### WORKING DATA
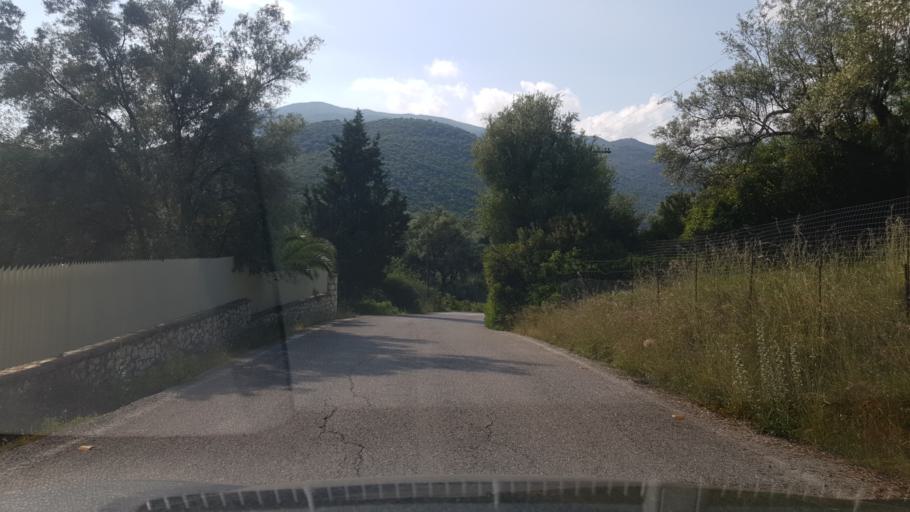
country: GR
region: Ionian Islands
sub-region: Lefkada
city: Nidri
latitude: 38.6547
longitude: 20.7022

### EXERCISE
Reproduce every line of the records above word for word, leaving out the pictures.

### REPLY TO THE TASK
country: GR
region: Ionian Islands
sub-region: Lefkada
city: Nidri
latitude: 38.6547
longitude: 20.7022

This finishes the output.